** START **
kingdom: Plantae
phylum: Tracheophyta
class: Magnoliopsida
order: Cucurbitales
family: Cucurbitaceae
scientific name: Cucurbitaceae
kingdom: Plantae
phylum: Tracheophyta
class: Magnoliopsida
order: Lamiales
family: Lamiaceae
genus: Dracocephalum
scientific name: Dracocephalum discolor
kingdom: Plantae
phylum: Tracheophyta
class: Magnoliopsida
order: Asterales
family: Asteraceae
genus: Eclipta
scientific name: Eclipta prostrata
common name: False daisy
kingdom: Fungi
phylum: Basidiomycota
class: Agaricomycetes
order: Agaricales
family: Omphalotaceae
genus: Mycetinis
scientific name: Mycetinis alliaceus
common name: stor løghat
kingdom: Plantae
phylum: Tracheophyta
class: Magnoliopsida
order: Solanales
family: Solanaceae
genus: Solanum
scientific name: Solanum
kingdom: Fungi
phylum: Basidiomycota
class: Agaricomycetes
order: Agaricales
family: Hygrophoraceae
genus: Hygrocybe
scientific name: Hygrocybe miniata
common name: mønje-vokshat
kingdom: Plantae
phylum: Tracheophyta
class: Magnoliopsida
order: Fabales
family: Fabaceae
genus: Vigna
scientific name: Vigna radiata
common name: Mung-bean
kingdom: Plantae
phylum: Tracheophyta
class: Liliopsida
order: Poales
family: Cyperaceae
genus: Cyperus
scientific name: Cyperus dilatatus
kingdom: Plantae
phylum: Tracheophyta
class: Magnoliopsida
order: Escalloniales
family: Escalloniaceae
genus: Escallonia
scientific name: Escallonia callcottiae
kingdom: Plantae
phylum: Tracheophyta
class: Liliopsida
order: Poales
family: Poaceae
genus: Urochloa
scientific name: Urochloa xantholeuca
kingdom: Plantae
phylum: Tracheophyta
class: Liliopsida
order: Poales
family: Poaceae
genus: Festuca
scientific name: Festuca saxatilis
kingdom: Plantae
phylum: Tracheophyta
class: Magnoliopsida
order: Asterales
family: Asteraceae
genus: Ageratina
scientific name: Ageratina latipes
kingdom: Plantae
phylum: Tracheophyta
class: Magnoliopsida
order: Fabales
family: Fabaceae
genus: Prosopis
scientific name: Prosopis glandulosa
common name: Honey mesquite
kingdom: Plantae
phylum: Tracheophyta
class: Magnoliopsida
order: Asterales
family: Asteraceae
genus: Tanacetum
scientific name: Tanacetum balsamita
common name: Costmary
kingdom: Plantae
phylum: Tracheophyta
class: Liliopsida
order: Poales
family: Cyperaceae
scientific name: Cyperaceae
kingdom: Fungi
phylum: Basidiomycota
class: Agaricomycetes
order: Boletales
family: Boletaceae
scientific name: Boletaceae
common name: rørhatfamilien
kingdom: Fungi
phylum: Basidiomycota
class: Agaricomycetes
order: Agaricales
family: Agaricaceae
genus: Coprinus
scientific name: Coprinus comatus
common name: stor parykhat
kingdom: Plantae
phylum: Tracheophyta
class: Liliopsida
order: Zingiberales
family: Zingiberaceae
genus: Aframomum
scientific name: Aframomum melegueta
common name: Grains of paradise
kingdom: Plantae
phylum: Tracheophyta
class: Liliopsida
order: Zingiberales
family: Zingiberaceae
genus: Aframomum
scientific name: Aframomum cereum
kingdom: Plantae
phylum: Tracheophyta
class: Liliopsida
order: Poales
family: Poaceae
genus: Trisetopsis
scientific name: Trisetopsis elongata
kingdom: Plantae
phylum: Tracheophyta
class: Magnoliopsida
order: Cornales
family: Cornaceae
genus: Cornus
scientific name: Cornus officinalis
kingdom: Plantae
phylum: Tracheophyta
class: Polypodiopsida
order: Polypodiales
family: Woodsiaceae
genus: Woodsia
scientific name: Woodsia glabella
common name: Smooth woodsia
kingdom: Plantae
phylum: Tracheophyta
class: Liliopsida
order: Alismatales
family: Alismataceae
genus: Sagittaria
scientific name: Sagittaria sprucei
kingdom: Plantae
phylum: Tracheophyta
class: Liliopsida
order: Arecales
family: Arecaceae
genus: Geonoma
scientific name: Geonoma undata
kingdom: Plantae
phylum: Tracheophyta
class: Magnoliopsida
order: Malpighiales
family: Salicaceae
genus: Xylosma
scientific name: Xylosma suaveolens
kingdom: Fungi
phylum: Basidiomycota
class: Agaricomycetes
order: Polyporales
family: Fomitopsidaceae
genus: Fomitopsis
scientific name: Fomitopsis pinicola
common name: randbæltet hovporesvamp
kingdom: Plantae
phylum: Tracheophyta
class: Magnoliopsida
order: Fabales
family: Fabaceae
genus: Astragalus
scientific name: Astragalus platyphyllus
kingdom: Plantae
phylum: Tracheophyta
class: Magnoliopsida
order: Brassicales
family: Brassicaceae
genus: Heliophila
** END **
Task directions
Copy out every line of the records verbatim, from the first kingdom line to the last genus line.

Answer
kingdom: Plantae
phylum: Tracheophyta
class: Magnoliopsida
order: Cucurbitales
family: Cucurbitaceae
scientific name: Cucurbitaceae
kingdom: Plantae
phylum: Tracheophyta
class: Magnoliopsida
order: Lamiales
family: Lamiaceae
genus: Dracocephalum
scientific name: Dracocephalum discolor
kingdom: Plantae
phylum: Tracheophyta
class: Magnoliopsida
order: Asterales
family: Asteraceae
genus: Eclipta
scientific name: Eclipta prostrata
common name: False daisy
kingdom: Fungi
phylum: Basidiomycota
class: Agaricomycetes
order: Agaricales
family: Omphalotaceae
genus: Mycetinis
scientific name: Mycetinis alliaceus
common name: stor løghat
kingdom: Plantae
phylum: Tracheophyta
class: Magnoliopsida
order: Solanales
family: Solanaceae
genus: Solanum
scientific name: Solanum
kingdom: Fungi
phylum: Basidiomycota
class: Agaricomycetes
order: Agaricales
family: Hygrophoraceae
genus: Hygrocybe
scientific name: Hygrocybe miniata
common name: mønje-vokshat
kingdom: Plantae
phylum: Tracheophyta
class: Magnoliopsida
order: Fabales
family: Fabaceae
genus: Vigna
scientific name: Vigna radiata
common name: Mung-bean
kingdom: Plantae
phylum: Tracheophyta
class: Liliopsida
order: Poales
family: Cyperaceae
genus: Cyperus
scientific name: Cyperus dilatatus
kingdom: Plantae
phylum: Tracheophyta
class: Magnoliopsida
order: Escalloniales
family: Escalloniaceae
genus: Escallonia
scientific name: Escallonia callcottiae
kingdom: Plantae
phylum: Tracheophyta
class: Liliopsida
order: Poales
family: Poaceae
genus: Urochloa
scientific name: Urochloa xantholeuca
kingdom: Plantae
phylum: Tracheophyta
class: Liliopsida
order: Poales
family: Poaceae
genus: Festuca
scientific name: Festuca saxatilis
kingdom: Plantae
phylum: Tracheophyta
class: Magnoliopsida
order: Asterales
family: Asteraceae
genus: Ageratina
scientific name: Ageratina latipes
kingdom: Plantae
phylum: Tracheophyta
class: Magnoliopsida
order: Fabales
family: Fabaceae
genus: Prosopis
scientific name: Prosopis glandulosa
common name: Honey mesquite
kingdom: Plantae
phylum: Tracheophyta
class: Magnoliopsida
order: Asterales
family: Asteraceae
genus: Tanacetum
scientific name: Tanacetum balsamita
common name: Costmary
kingdom: Plantae
phylum: Tracheophyta
class: Liliopsida
order: Poales
family: Cyperaceae
scientific name: Cyperaceae
kingdom: Fungi
phylum: Basidiomycota
class: Agaricomycetes
order: Boletales
family: Boletaceae
scientific name: Boletaceae
common name: rørhatfamilien
kingdom: Fungi
phylum: Basidiomycota
class: Agaricomycetes
order: Agaricales
family: Agaricaceae
genus: Coprinus
scientific name: Coprinus comatus
common name: stor parykhat
kingdom: Plantae
phylum: Tracheophyta
class: Liliopsida
order: Zingiberales
family: Zingiberaceae
genus: Aframomum
scientific name: Aframomum melegueta
common name: Grains of paradise
kingdom: Plantae
phylum: Tracheophyta
class: Liliopsida
order: Zingiberales
family: Zingiberaceae
genus: Aframomum
scientific name: Aframomum cereum
kingdom: Plantae
phylum: Tracheophyta
class: Liliopsida
order: Poales
family: Poaceae
genus: Trisetopsis
scientific name: Trisetopsis elongata
kingdom: Plantae
phylum: Tracheophyta
class: Magnoliopsida
order: Cornales
family: Cornaceae
genus: Cornus
scientific name: Cornus officinalis
kingdom: Plantae
phylum: Tracheophyta
class: Polypodiopsida
order: Polypodiales
family: Woodsiaceae
genus: Woodsia
scientific name: Woodsia glabella
common name: Smooth woodsia
kingdom: Plantae
phylum: Tracheophyta
class: Liliopsida
order: Alismatales
family: Alismataceae
genus: Sagittaria
scientific name: Sagittaria sprucei
kingdom: Plantae
phylum: Tracheophyta
class: Liliopsida
order: Arecales
family: Arecaceae
genus: Geonoma
scientific name: Geonoma undata
kingdom: Plantae
phylum: Tracheophyta
class: Magnoliopsida
order: Malpighiales
family: Salicaceae
genus: Xylosma
scientific name: Xylosma suaveolens
kingdom: Fungi
phylum: Basidiomycota
class: Agaricomycetes
order: Polyporales
family: Fomitopsidaceae
genus: Fomitopsis
scientific name: Fomitopsis pinicola
common name: randbæltet hovporesvamp
kingdom: Plantae
phylum: Tracheophyta
class: Magnoliopsida
order: Fabales
family: Fabaceae
genus: Astragalus
scientific name: Astragalus platyphyllus
kingdom: Plantae
phylum: Tracheophyta
class: Magnoliopsida
order: Brassicales
family: Brassicaceae
genus: Heliophila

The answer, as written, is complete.